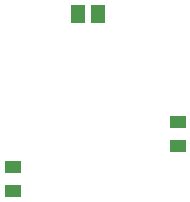
<source format=gbr>
G04 EAGLE Gerber RS-274X export*
G75*
%MOMM*%
%FSLAX34Y34*%
%LPD*%
%INSolderpaste Top*%
%IPPOS*%
%AMOC8*
5,1,8,0,0,1.08239X$1,22.5*%
G01*
%ADD10R,1.300000X1.500000*%
%ADD11R,1.400000X1.100000*%


D10*
X135500Y317500D03*
X118500Y317500D03*
D11*
X63500Y187800D03*
X63500Y167800D03*
X203200Y225900D03*
X203200Y205900D03*
M02*

</source>
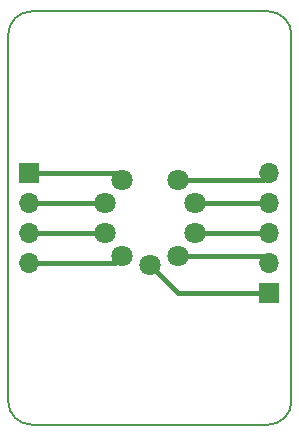
<source format=gbr>
G04 #@! TF.GenerationSoftware,KiCad,Pcbnew,5.1.6-c6e7f7d~86~ubuntu20.04.1*
G04 #@! TF.CreationDate,2020-05-17T16:01:39+03:00*
G04 #@! TF.ProjectId,GB-BRK-TR-A,47422d42-524b-42d5-9452-2d412e6b6963,v1.0*
G04 #@! TF.SameCoordinates,Original*
G04 #@! TF.FileFunction,Copper,L1,Top*
G04 #@! TF.FilePolarity,Positive*
%FSLAX46Y46*%
G04 Gerber Fmt 4.6, Leading zero omitted, Abs format (unit mm)*
G04 Created by KiCad (PCBNEW 5.1.6-c6e7f7d~86~ubuntu20.04.1) date 2020-05-17 16:01:39*
%MOMM*%
%LPD*%
G01*
G04 APERTURE LIST*
G04 #@! TA.AperFunction,Profile*
%ADD10C,0.150000*%
G04 #@! TD*
G04 #@! TA.AperFunction,ComponentPad*
%ADD11O,1.700000X1.700000*%
G04 #@! TD*
G04 #@! TA.AperFunction,ComponentPad*
%ADD12R,1.700000X1.700000*%
G04 #@! TD*
G04 #@! TA.AperFunction,ComponentPad*
%ADD13C,1.800000*%
G04 #@! TD*
G04 #@! TA.AperFunction,Conductor*
%ADD14C,0.400000*%
G04 #@! TD*
G04 APERTURE END LIST*
D10*
X53000000Y-85000000D02*
G75*
G02*
X51000000Y-83000000I0J2000000D01*
G01*
X75000000Y-83000000D02*
G75*
G02*
X73000000Y-85000000I-2000000J0D01*
G01*
X73000000Y-50000000D02*
G75*
G02*
X75000000Y-52000000I0J-2000000D01*
G01*
X51000000Y-52000000D02*
G75*
G02*
X53000000Y-50000000I2000000J0D01*
G01*
X51000000Y-83000000D02*
X51000000Y-52000000D01*
X73000000Y-85000000D02*
X53000000Y-85000000D01*
X75000000Y-52000000D02*
X75000000Y-83000000D01*
X53000000Y-50000000D02*
X73000000Y-50000000D01*
D11*
X52800000Y-71310000D03*
X52800000Y-68770000D03*
X52800000Y-66230000D03*
D12*
X52800000Y-63690000D03*
D11*
X73120000Y-63690000D03*
X73120000Y-66230000D03*
X73120000Y-68770000D03*
X73120000Y-71310000D03*
D12*
X73120000Y-73850000D03*
D13*
X60640000Y-64260000D03*
X59200000Y-66260000D03*
X59200000Y-68740000D03*
X60640000Y-70740000D03*
X63000000Y-71500000D03*
X65360000Y-70740000D03*
X66800000Y-66260000D03*
X66800000Y-68740000D03*
X65360000Y-64260000D03*
D14*
X72550000Y-64260000D02*
X73120000Y-63690000D01*
X65360000Y-64260000D02*
X72550000Y-64260000D01*
X73090000Y-68740000D02*
X73120000Y-68770000D01*
X66800000Y-68740000D02*
X73090000Y-68740000D01*
X73090000Y-66260000D02*
X73120000Y-66230000D01*
X66800000Y-66260000D02*
X73090000Y-66260000D01*
X72550000Y-70740000D02*
X73120000Y-71310000D01*
X65360000Y-70740000D02*
X72550000Y-70740000D01*
X71870000Y-73850000D02*
X73120000Y-73850000D01*
X63000000Y-71500000D02*
X65350000Y-73850000D01*
X65350000Y-73850000D02*
X71870000Y-73850000D01*
X60070000Y-71310000D02*
X60640000Y-70740000D01*
X52800000Y-71310000D02*
X60070000Y-71310000D01*
X59170000Y-68770000D02*
X59200000Y-68740000D01*
X52800000Y-68770000D02*
X59170000Y-68770000D01*
X59170000Y-66230000D02*
X59200000Y-66260000D01*
X52800000Y-66230000D02*
X59170000Y-66230000D01*
X60070000Y-63690000D02*
X60640000Y-64260000D01*
X52800000Y-63690000D02*
X60070000Y-63690000D01*
M02*

</source>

────────

■ **Brief**
Begin with the line that contains "G04 APERTURE END LIST*" and end with the last line of the data. Repeat those two lines and all between them exactly.

■ **Task output**
G04 APERTURE END LIST*
D10*
X53000000Y-85000000D02*
G75*
G02*
X51000000Y-83000000I0J2000000D01*
G01*
X75000000Y-83000000D02*
G75*
G02*
X73000000Y-85000000I-2000000J0D01*
G01*
X73000000Y-50000000D02*
G75*
G02*
X75000000Y-52000000I0J-2000000D01*
G01*
X51000000Y-52000000D02*
G75*
G02*
X53000000Y-50000000I2000000J0D01*
G01*
X51000000Y-83000000D02*
X51000000Y-52000000D01*
X73000000Y-85000000D02*
X53000000Y-85000000D01*
X75000000Y-52000000D02*
X75000000Y-83000000D01*
X53000000Y-50000000D02*
X73000000Y-50000000D01*
D11*
X52800000Y-71310000D03*
X52800000Y-68770000D03*
X52800000Y-66230000D03*
D12*
X52800000Y-63690000D03*
D11*
X73120000Y-63690000D03*
X73120000Y-66230000D03*
X73120000Y-68770000D03*
X73120000Y-71310000D03*
D12*
X73120000Y-73850000D03*
D13*
X60640000Y-64260000D03*
X59200000Y-66260000D03*
X59200000Y-68740000D03*
X60640000Y-70740000D03*
X63000000Y-71500000D03*
X65360000Y-70740000D03*
X66800000Y-66260000D03*
X66800000Y-68740000D03*
X65360000Y-64260000D03*
D14*
X72550000Y-64260000D02*
X73120000Y-63690000D01*
X65360000Y-64260000D02*
X72550000Y-64260000D01*
X73090000Y-68740000D02*
X73120000Y-68770000D01*
X66800000Y-68740000D02*
X73090000Y-68740000D01*
X73090000Y-66260000D02*
X73120000Y-66230000D01*
X66800000Y-66260000D02*
X73090000Y-66260000D01*
X72550000Y-70740000D02*
X73120000Y-71310000D01*
X65360000Y-70740000D02*
X72550000Y-70740000D01*
X71870000Y-73850000D02*
X73120000Y-73850000D01*
X63000000Y-71500000D02*
X65350000Y-73850000D01*
X65350000Y-73850000D02*
X71870000Y-73850000D01*
X60070000Y-71310000D02*
X60640000Y-70740000D01*
X52800000Y-71310000D02*
X60070000Y-71310000D01*
X59170000Y-68770000D02*
X59200000Y-68740000D01*
X52800000Y-68770000D02*
X59170000Y-68770000D01*
X59170000Y-66230000D02*
X59200000Y-66260000D01*
X52800000Y-66230000D02*
X59170000Y-66230000D01*
X60070000Y-63690000D02*
X60640000Y-64260000D01*
X52800000Y-63690000D02*
X60070000Y-63690000D01*
M02*

</source>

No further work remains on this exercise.